Through covalent bonds and long-distance relationships two or more clusters can engage in such a close collaboration that they could be assimilated to a single cluster or to a "Super Cluster of Innovation (Super-COI)".
Two examples are the Silicon Valley-Taiwan and Silicon Valley-Israel Super Clusters. The first is the result of social and professional connections that Taiwanese people returning home from Silicon Valley brought with them and consequent specialisation of the Taiwanese cluster as product manufacturer for Silicon Valley firms. The second stems from the traditional ties between US and Israel's large pool of engineering and scientific resources with subsequent specialisation of Israel as R&D centre hosting and providing support to Silicon Valley's companies.

== Implications==

The above factors have been observed as important ingredients for an innovation cluster. This could suggest that the replication of these conditions would be sufficient to create a successful cluster. In reality there is no one size- fits all solution. There are considerable economic, political, cultural and institutional differences between geographic areas which strongly influence the shape and development of clusters.
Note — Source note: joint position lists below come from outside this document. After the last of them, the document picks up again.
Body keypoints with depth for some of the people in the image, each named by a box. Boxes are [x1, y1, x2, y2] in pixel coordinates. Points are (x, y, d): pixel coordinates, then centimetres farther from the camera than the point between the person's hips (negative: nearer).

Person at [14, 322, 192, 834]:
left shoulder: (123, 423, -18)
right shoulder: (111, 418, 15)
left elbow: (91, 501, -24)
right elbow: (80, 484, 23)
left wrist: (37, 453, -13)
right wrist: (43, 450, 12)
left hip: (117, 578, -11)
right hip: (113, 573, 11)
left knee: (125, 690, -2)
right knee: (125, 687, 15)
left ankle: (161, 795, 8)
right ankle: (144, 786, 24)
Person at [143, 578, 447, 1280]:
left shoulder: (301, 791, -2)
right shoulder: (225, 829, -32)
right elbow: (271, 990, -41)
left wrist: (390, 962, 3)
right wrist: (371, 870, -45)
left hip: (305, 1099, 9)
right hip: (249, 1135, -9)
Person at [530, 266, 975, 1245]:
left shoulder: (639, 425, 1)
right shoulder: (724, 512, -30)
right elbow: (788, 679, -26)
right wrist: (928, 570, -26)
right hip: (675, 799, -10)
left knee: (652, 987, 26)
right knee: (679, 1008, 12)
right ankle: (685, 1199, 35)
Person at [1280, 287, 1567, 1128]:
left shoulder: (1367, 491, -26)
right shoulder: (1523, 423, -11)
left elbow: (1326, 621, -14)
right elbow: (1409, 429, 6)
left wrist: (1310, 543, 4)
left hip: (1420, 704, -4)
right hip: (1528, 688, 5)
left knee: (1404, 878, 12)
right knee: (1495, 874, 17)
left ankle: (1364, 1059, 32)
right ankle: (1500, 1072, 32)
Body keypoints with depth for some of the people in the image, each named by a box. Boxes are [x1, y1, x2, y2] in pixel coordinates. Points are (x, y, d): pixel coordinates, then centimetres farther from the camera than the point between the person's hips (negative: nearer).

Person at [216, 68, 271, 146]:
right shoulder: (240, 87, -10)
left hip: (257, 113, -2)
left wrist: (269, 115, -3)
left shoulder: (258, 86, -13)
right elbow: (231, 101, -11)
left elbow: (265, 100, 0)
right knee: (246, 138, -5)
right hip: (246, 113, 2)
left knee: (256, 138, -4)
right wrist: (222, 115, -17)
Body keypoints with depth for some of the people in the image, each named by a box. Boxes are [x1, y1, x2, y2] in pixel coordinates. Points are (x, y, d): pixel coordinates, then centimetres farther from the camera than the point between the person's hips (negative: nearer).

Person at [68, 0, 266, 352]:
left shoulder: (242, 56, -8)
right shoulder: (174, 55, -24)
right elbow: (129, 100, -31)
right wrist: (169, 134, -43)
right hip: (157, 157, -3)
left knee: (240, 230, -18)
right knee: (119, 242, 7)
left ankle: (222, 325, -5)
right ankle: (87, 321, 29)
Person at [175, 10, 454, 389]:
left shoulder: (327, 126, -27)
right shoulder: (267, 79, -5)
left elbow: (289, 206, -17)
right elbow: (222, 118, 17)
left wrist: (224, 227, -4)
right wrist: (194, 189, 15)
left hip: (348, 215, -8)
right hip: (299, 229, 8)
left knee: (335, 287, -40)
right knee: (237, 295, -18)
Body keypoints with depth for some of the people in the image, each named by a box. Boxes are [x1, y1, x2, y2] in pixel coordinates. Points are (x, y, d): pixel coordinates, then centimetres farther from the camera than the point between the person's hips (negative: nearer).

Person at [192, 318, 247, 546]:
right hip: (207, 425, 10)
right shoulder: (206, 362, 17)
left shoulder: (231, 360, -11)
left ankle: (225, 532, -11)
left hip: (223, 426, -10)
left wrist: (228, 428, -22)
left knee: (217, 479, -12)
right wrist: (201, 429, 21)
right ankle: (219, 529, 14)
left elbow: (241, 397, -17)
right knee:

A clear and strong commitment towards entrepreneurship and innovation is not sufficient without fertile ground in respect of infrastructure, education, social values, legal system etc. However even where all the basic conditions seem to exist there could be specific aspects which block the process of spontaneous formation of innovation clusters. For example, in Germany till 1990s government attention was mainly directed towards the traditional sector. This together with a bank oriented financial system and a culture of low inclination towards risk prevented the creation of an in-house Silicon Valley model. Since then a great deal of measures to overcome these obstacles have been adopted although the distance with Silicon Valley remains considerable.

There are more recipes to build a successful innovation cluster and the factors described above play to some extent and at some point an important role although their dosage varies. The input from external actors, in particular public institutions, can be pivotal as a means of cluster generation and development but cannot overturn the rule that innovation is a bottom up process.